Распорядитель тоже замер, стоя возле алтаря бога. Он слегка прикрыл глаза, испытывая почти что физическое наслаждение, ведь нет ничего краше, чем два бойца, бьющиеся за свою жизнь!
Заглядевшись, он подпустил бойцов ближе, чем нужно.
Меч Лебеля скользнул в сторону и одним движением вскрыл ему горло так чисто, будто работал забойщик скота.
– Прощай, друг! – Лебель отступил назад и опустил меч. – Я тебя любил, хоть ты и стал совсем уж сволочью! Не поминай меня дурным словом и позаботься о моих, если выберешься из этой помойки! И постарайся сделаться лучше… если сможешь.
Свистнули болты, с глухим стуком воткнувшись в тело морехода. Он замер с улыбкой, покачнувшись, упал лицом вниз, при падении разбив себе лоб и запятнав камень арены темной кровью.
– Прощай, друг! – грустно ответил Ульдир. – Прощай. Ты, как всегда… нелеп. Но я тебя не забуду.
Капитан отступил назад, ожидая всего – стрелы, меча, копья или дротика. Но ничего не происходило. На трибунах шептались, и только через минуту открылась дверь, через которую несколько минут назад на арену привели Ульдира и его соперника. Появился отряд киссанов, тела мертвецов подхватили и вынесли вон, уложив на деревянные носилки. К Ульдиру никто не подходил, пока не появился человек с серебряными лучами на рукаве. Он остановился перед пленником и бесцветным голосом сказал:
– Ты жив. Твой противник мертв. Ты будешь жить.
– А как же убийство вашего человека? – спохватился капитан. – И ведь не я же убил соперника?! С этим как?
– Наш человек виноват сам, – пожал плечами новый распорядитель. – Он был плохим бойцом, если допустил, чтобы его убили. Убийца наказан. Две души отлетели к богу войны. Бог удовлетворен!
Будто в подтверждение слов киссана над ареной разнесся тот же самый густой медный звук, что и в начале поединка – буууаааа! – и зал зашумел, не в силах противиться возбуждению.
– Видишь, жертва принята. Можешь идти. Там тебе объяснят, что с тобой будет и как ты будешь жить дальше. Иди!

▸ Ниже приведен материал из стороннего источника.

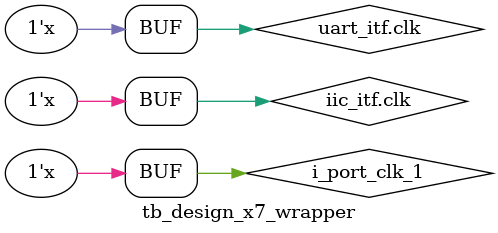
<source format=sv>
`timescale 1ns / 1ps
`include "./public_file/public_macro.svh"
`include "./public_file/public_files.svh"
//assert define 
`include "./lib_assert/cmd_stream_assert.sv"
module tb_design_x7_wrapper(

    );
// ====================================================================
// base signal
// ----------------------------------------------------------
// clock region
reg i_port_clk_1 = 0;
//always #(1000 / 24 / 2) i_port_clk_1 = ~i_port_clk_1; //24M
always #(20.833) i_port_clk_1 = ~i_port_clk_1; //24M
wire w_sys_resetn;
wire w_sys_clk;
assign w_sys_resetn = u_design_x7_wrapper.design_x7_i.clock_mdle.clk_wiz_0.locked;
assign w_sys_clk    = u_design_x7_wrapper.design_x7_i.clock_mdle.clk_wiz_0.clk_out1;
// ==========================================================
// param sim set
defparam u_design_x7_wrapper.design_x7_i.cmd_mdle.cmd_rd_shk_0.inst.MD_SIM_ABLE = 1;
// ==================================================================== 
// interface connect
// --------------------------------------------------------------------
// uart interface
uart_interface uart_itf();
assign uart_itf.clk = i_port_clk_1;
// --------------------------------------------------------------------
// IIC interface
iic_interface iic_itf();
assign iic_itf.clk = i_port_clk_1;

// ====================================================================
// scene sim
// --------------------------------------------------------------------
// cmd sim

initial 
begin
    `ifdef MD_CMD_STREAM_CHECK
    //cmd scene run 
    cmd_scene cmd_sce;
    cmd_sce = new(
        uart_itf,
        iic_itf
    );
    cmd_sce.run_write_uart_cmd;
    //release all scene
    cmd_sce = null;
    `endif
    
end


// ====================================================================
// DUT to sim
design_x7_wrapper u_design_x7_wrapper(
    .i_port_clk_1      ( i_port_clk_1     ),
    .m_port_iic_0_scl  ( iic_itf.scl      ),
    .m_port_iic_0_sda  ( iic_itf.sda      ),
    .s_port_uart_0_mrx ( uart_itf.mrx     ),
    .s_port_uart_0_mtx ( uart_itf.mtx     )
);
// ====================================================================
// assertion and check
bind tb_design_x7_wrapper cmd_stream_assert u_cmd_stream_assert(
    w_sys_clk,
    w_sys_resetn,
    uart_itf 
);

endmodule

</source>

Капитан кивнул и побрел к выходу. В его душе царило смятение. Ему хотелось и плакать, и смеяться одновременно. Он, подонок, клятвопреступник и негодяй – выжил, а Лебель, человек, которого он недостоин, отдал за него свою жизнь! Почему?! Зачем?! К чему эти выкрутасы богов?
Но это можно будет обдумать потом. Пока – наслаждаться жизнью! Воздух сладок, а лепешка, которую он позже съест, будет вкуснее любой самой изысканной еды, потому что живому все хорошо и все сладко!
Жить! Жить! Жить! Как хорошо жить…
Глава 4
Ужас!
За что? За что ей такая доля?! Чем она прогневала богов, что ей достались такие испытания?! Жила честно, никого не обманывала, так за что? Нет, не может быть, чтобы все так закончилось, не может быть! И Серг не помог… стоял и смотрел, как ее уводят. И никто, никто не может помочь, кроме нее самой! Никто, никто!
Занда слушала то, что говорил распорядитель, и все было как во сне – слова знакомые, но смысл их ускользал, проваливался куда-то в глубь мозга, не задерживаясь на поверхности, не позволяя понять, принять решение. Она стояла, опустив руки, пальцы дрожали, ноги тряслись, из глаз катились слезы… Смерть!
Это смерть!
Ее погубитель, довольно улыбаясь, выбрал себе недлинный тяжелый меч, похожий на те, которыми пользовались моряки для боя на палубе, такой же широкий, короткий кинжал, больше похожий на меч. Отошел к центру, поигрывая клинками, привычно щупая рукояти, прилаживая их к своей широкой ладони.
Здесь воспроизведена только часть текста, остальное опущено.